The exposures of the horrifying realities of the institutions prompted advocates to sue state governments on the grounds that their confinement and treatment of persons with mental retardation were unconstitutional. Because of these suits and public pressure, professionals and government officials scrambled for solutions. Initially, the public policy response was to "fix the institutions." This gave way to "change them," which in turn was supplanted by the concept of institutions as "a place of last resort." Some institutions should be retained, the thinking went, so there would be somewhere people could go when there was no other place.

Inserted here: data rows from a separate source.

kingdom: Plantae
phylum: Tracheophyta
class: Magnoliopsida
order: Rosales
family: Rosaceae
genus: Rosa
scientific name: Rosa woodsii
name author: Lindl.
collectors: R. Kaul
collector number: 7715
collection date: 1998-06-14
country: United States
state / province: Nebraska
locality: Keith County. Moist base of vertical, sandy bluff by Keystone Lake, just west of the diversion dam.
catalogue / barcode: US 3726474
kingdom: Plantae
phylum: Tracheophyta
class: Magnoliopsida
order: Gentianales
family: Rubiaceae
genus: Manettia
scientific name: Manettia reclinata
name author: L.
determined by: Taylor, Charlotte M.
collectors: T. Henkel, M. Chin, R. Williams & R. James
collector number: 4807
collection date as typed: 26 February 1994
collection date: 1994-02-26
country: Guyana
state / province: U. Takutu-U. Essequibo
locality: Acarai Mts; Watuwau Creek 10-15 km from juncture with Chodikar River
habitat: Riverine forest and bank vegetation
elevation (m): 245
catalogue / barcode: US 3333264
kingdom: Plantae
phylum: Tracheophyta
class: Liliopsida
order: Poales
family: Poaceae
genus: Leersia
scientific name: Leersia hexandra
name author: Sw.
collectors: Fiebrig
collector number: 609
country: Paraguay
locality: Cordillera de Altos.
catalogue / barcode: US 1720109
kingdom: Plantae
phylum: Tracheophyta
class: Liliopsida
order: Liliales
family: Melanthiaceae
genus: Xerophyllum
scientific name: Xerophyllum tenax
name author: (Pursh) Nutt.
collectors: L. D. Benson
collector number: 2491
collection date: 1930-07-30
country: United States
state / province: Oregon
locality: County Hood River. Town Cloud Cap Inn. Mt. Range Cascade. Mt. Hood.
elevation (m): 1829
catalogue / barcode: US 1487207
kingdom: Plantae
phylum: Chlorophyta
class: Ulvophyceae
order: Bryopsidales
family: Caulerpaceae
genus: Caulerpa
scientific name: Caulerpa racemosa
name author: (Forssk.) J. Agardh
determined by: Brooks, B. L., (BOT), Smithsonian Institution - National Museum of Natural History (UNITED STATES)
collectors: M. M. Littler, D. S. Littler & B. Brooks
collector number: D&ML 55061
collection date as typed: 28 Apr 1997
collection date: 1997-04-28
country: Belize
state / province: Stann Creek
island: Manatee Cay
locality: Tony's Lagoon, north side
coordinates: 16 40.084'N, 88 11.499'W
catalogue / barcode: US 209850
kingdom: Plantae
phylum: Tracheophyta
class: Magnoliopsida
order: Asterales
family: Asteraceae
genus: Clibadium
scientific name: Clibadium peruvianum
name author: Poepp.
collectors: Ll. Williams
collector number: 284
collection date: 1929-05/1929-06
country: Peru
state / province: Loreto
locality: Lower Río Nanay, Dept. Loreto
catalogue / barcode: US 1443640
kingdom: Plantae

Finally many states arrived at the "close them" stage and settled the lawsuits against them by agreeing to detailed, court-monitored plans to shift residents to smaller facilities and their own communities. In 1975, when a new federal law required that all children with disabilities be provided a public education, the populations at institutions began to plummet. Now that they could send their children to school, parents brought them back home.
Despite the horror stories of public institutions and the awareness that individuals with disabilities have a higher quality of life in the community, institutions are still supported by some groups. These groups, such as Voice of the Retarded, consist mostly of older parents, who on the advice of doctors decades ago, made the difficult decision to place their children in an institution. Members of these groups have not been convinced that the community can offer a better, safer environment for their sons and daughters. Most parents, professionals, and persons with disabilities, however, believe that institutions do not, and can not, provide a natural, healthy environment.